* [GIVEN TASK]:
Return the lines from the one containing "scientific name: Silvetia" through the one containing "plant description /", inclusive, copying each line exactly.
===== ENTRIES SHOWN =====
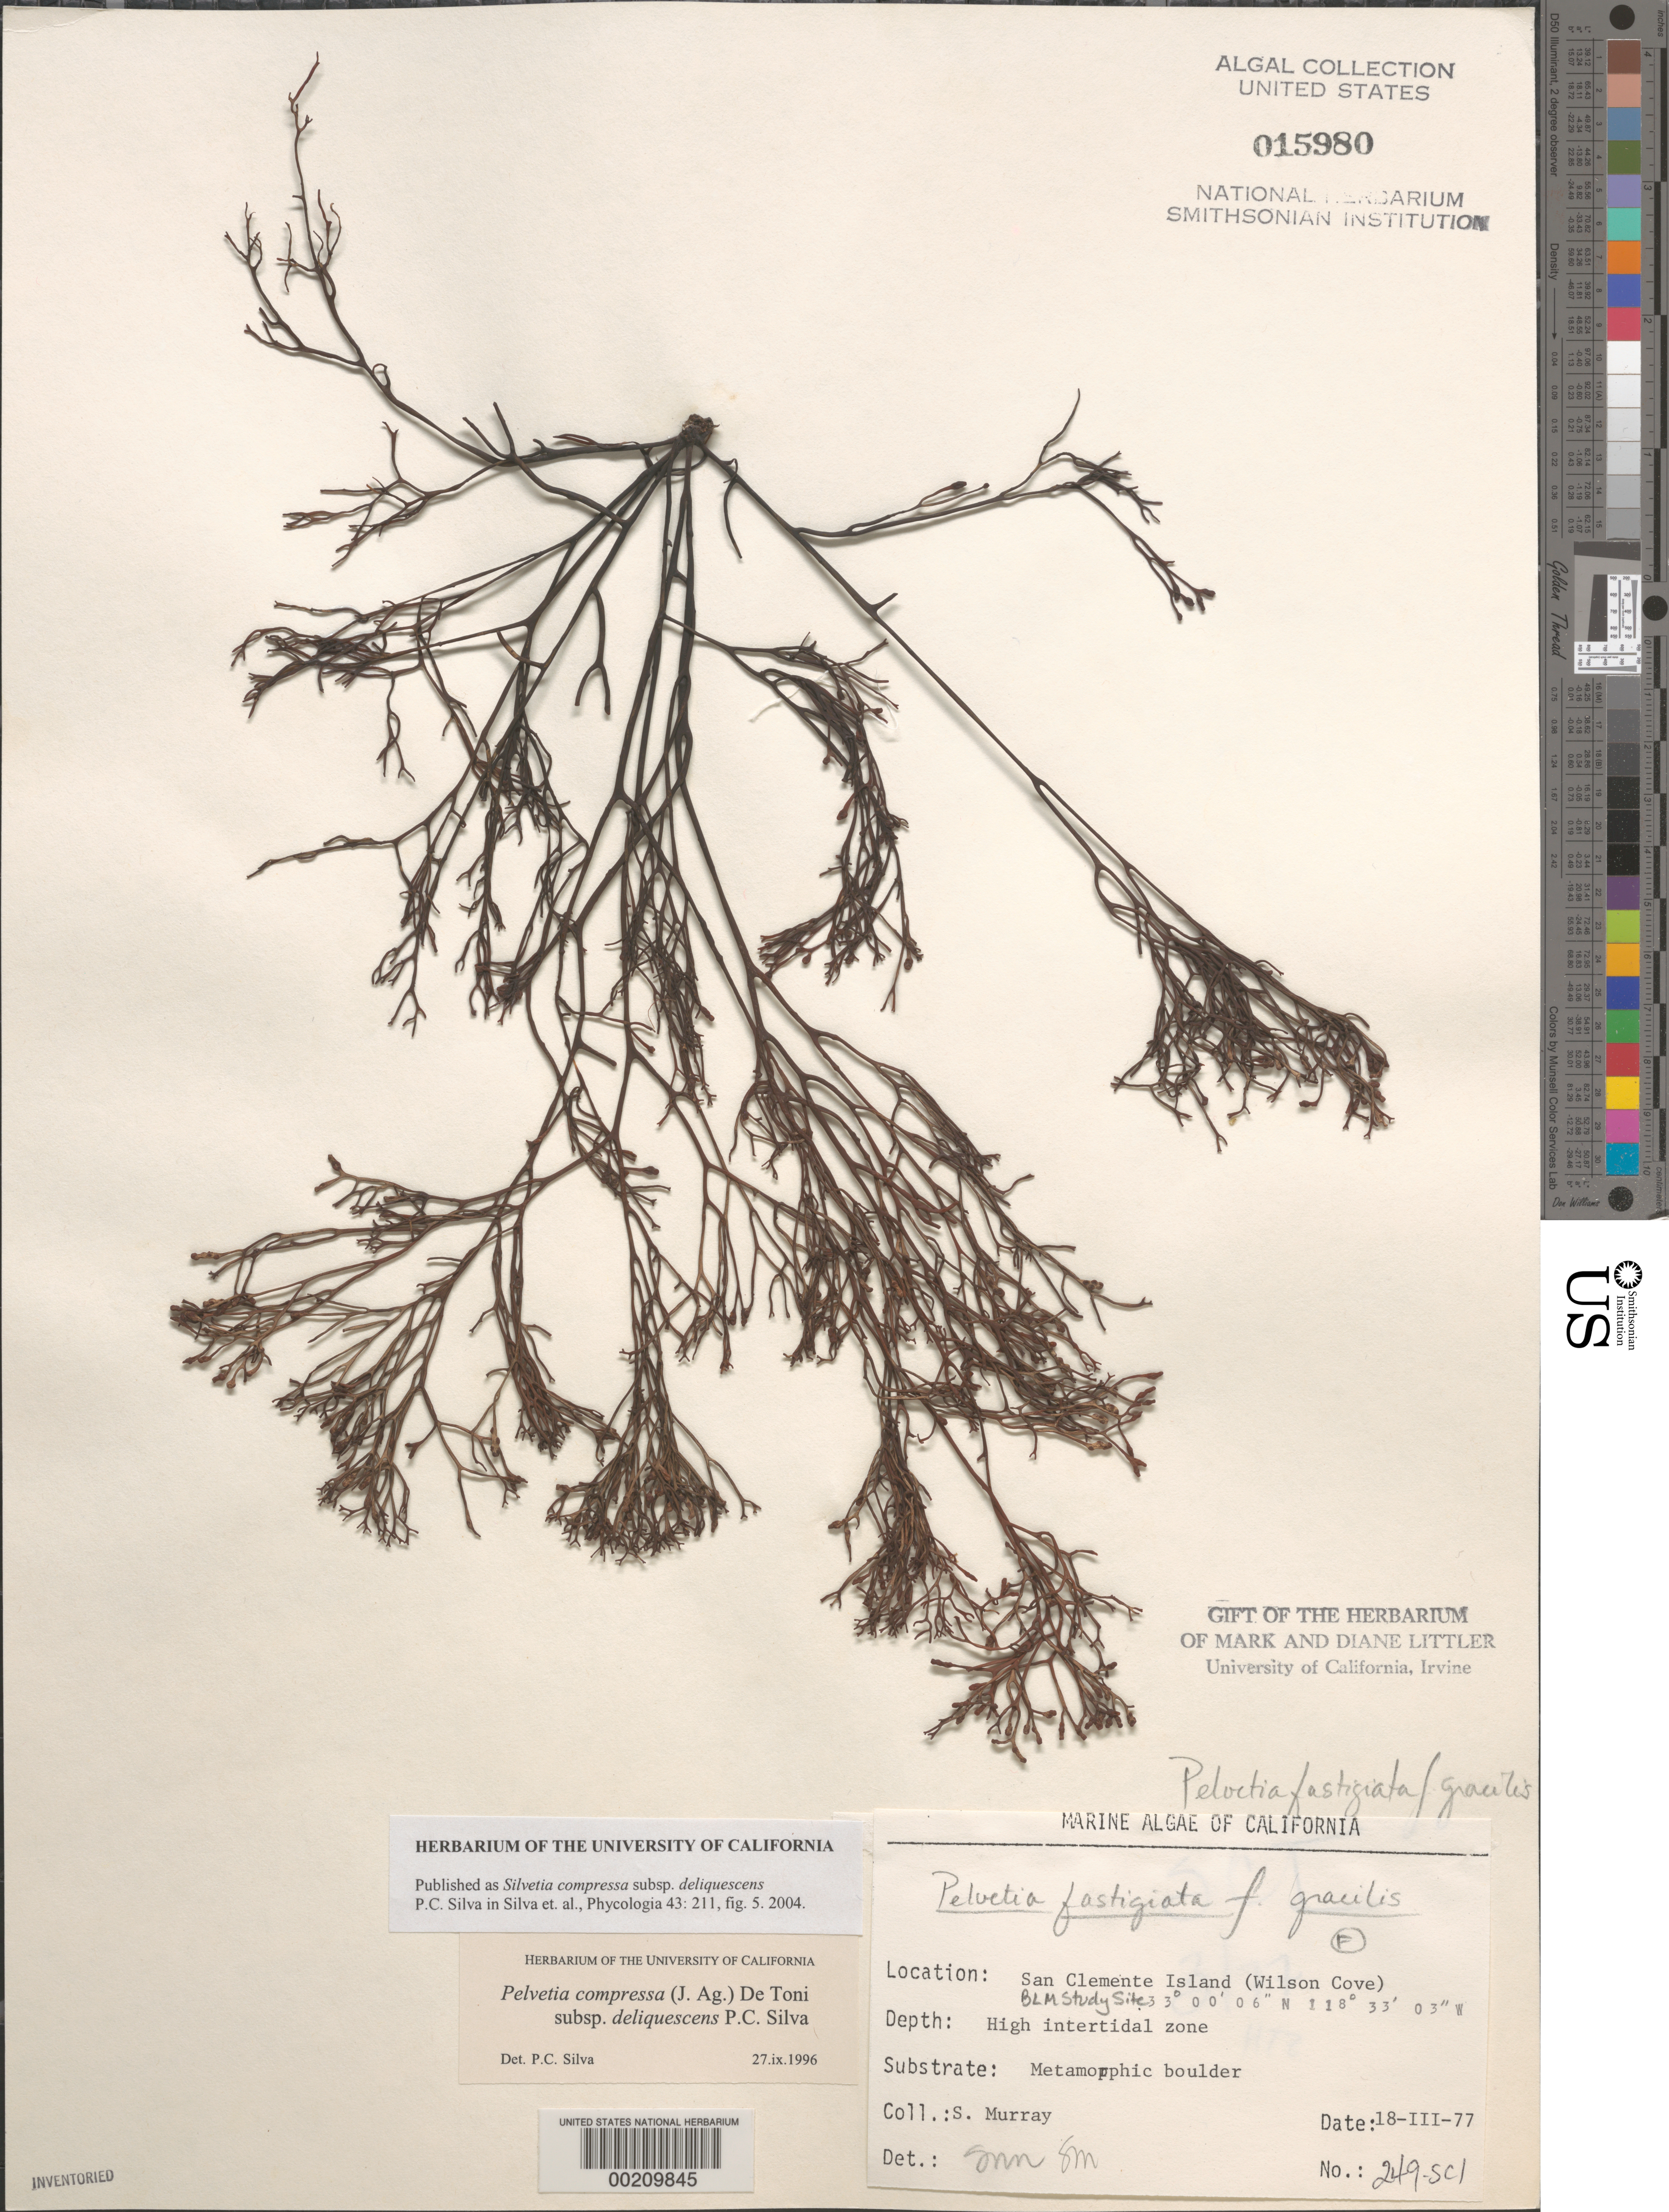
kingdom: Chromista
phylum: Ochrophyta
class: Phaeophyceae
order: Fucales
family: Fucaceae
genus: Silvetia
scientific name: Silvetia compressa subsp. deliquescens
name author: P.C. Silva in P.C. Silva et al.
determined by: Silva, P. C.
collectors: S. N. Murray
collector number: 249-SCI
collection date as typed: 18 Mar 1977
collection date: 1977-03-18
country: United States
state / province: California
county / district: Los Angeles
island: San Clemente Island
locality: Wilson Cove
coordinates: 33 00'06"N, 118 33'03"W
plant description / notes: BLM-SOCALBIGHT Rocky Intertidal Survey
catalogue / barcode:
=====
===== ENTRIES SHOWN =====
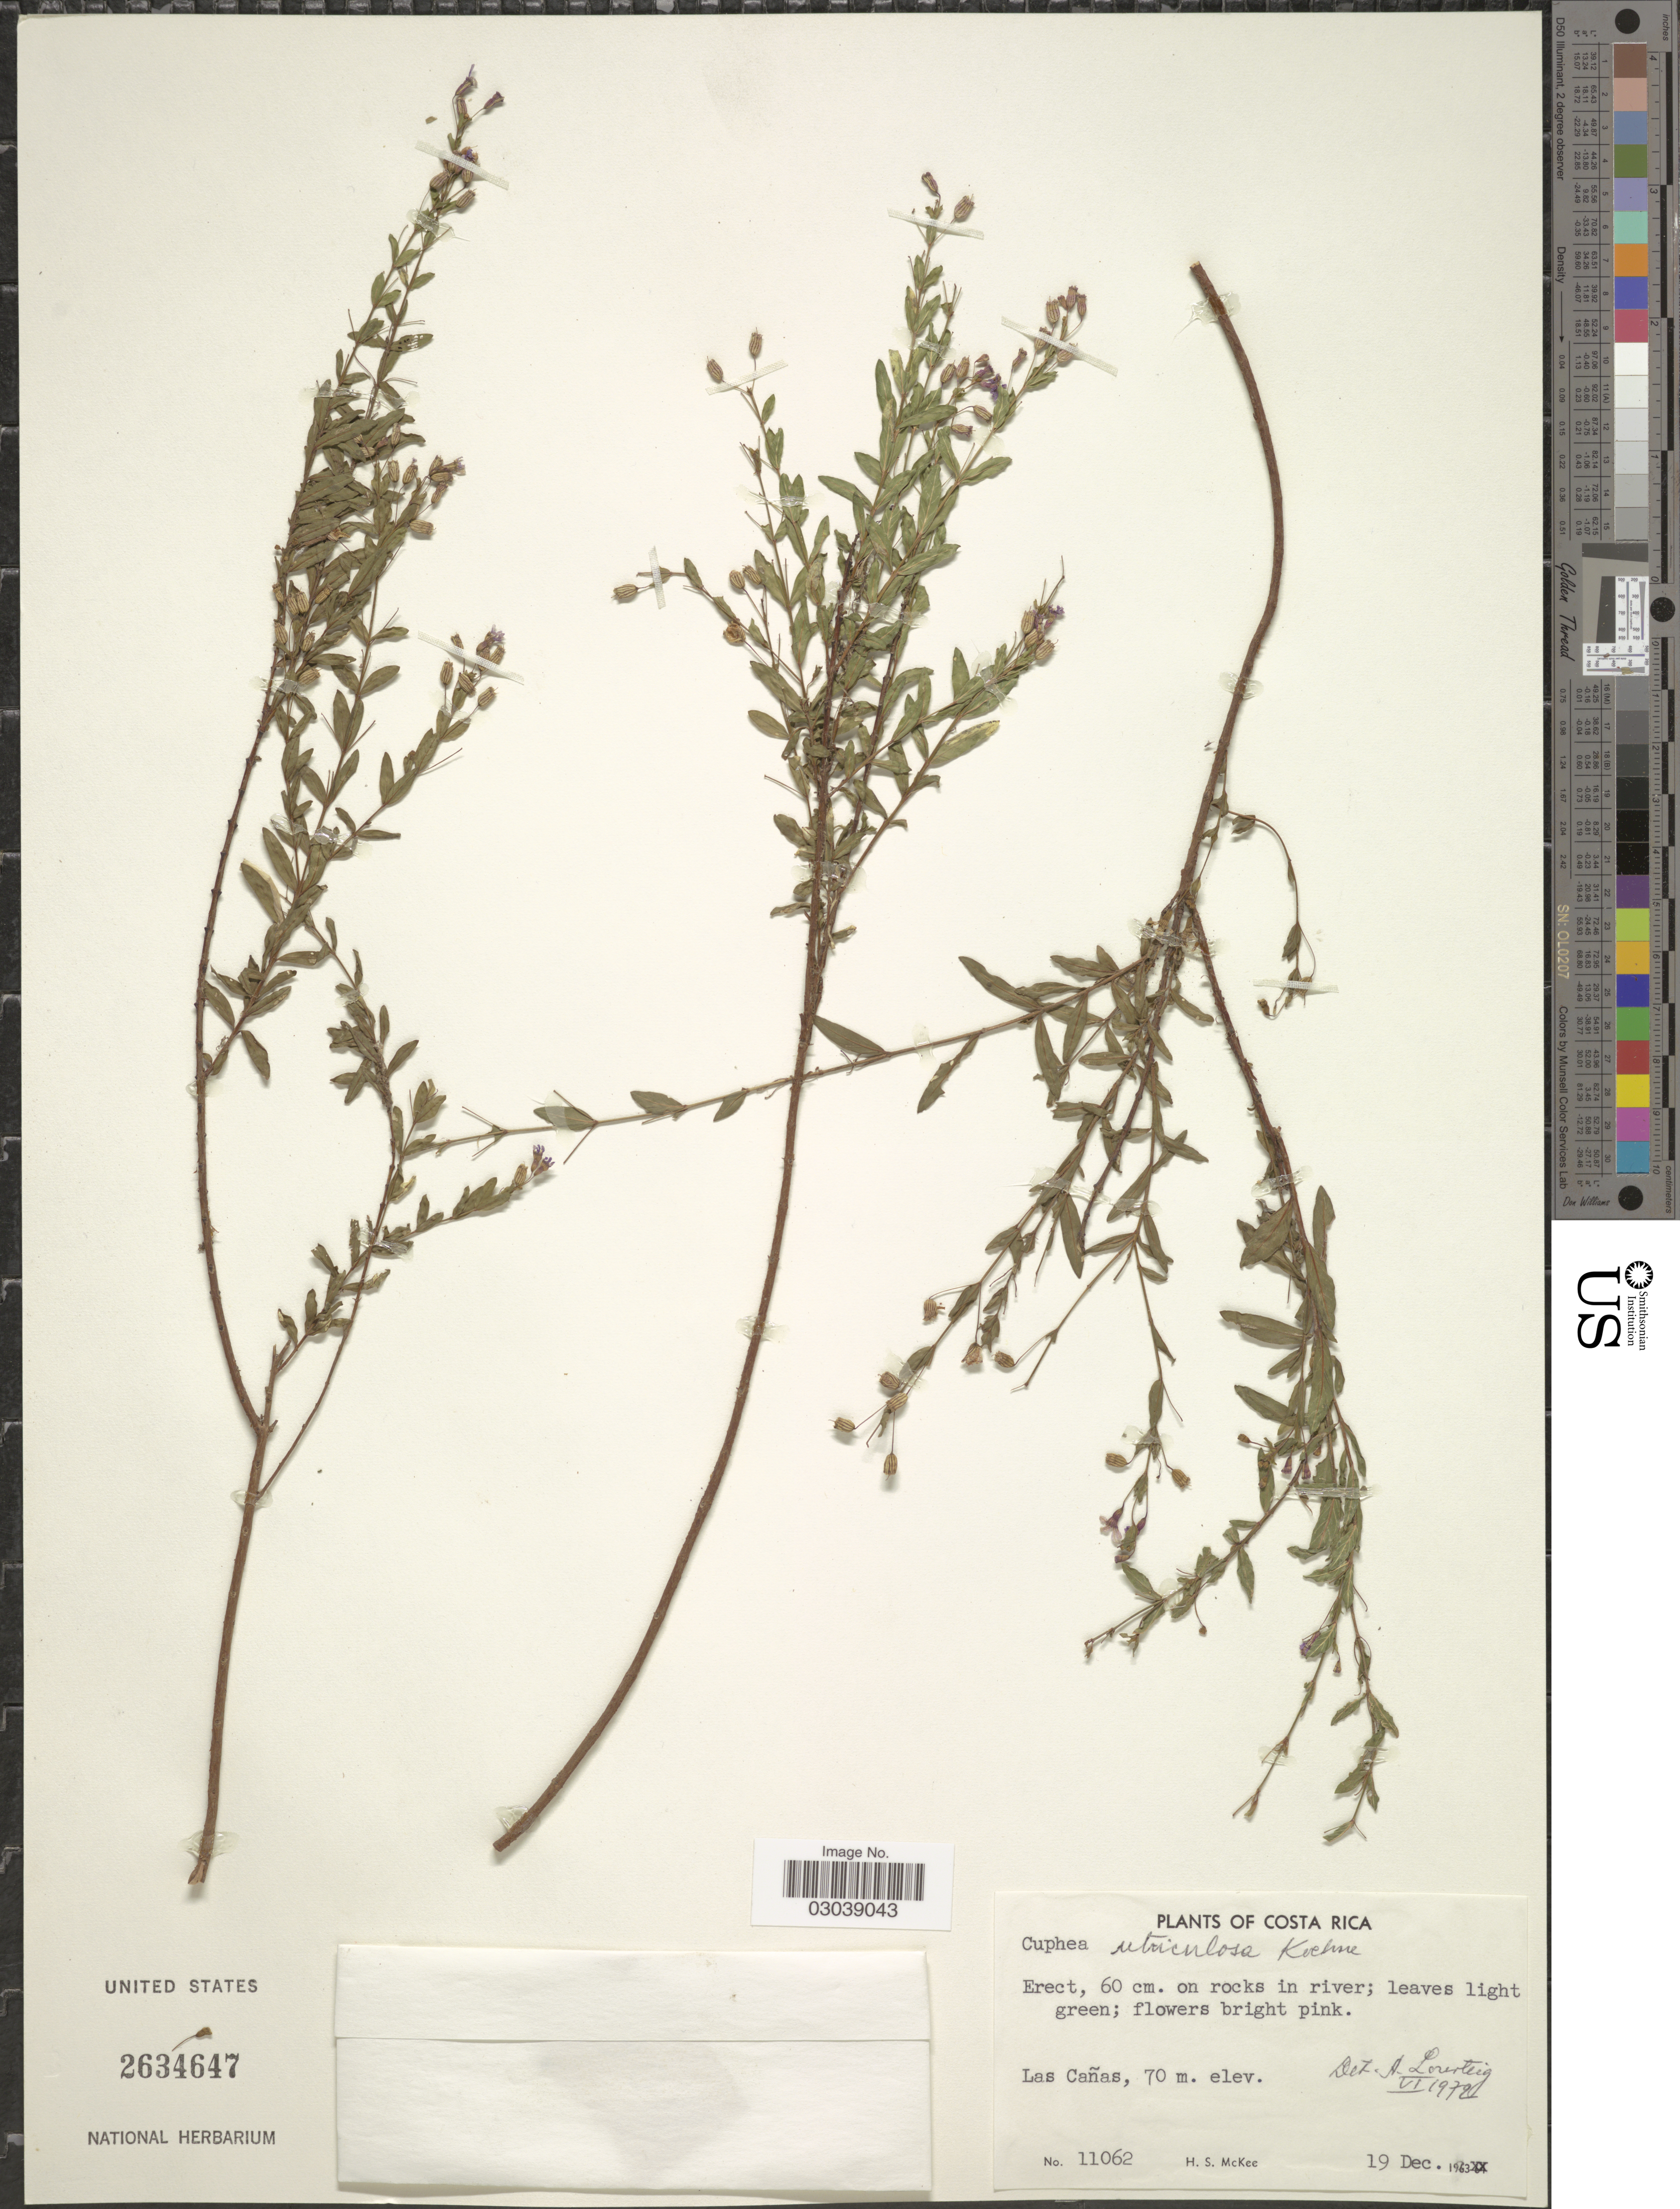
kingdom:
=====
* [RESULT OF THIS EXERCISE]:
scientific name: Silvetia compressa subsp. deliquescens
name author: P.C. Silva in P.C. Silva et al.
determined by: Silva, P. C.
collectors: S. N. Murray
collector number: 249-SCI
collection date as typed: 18 Mar 1977
collection date: 1977-03-18
country: United States
state / province: California
county / district: Los Angeles
island: San Clemente Island
locality: Wilson Cove
coordinates: 33 00'06"N, 118 33'03"W
plant description / notes: BLM-SOCALBIGHT Rocky Intertidal Survey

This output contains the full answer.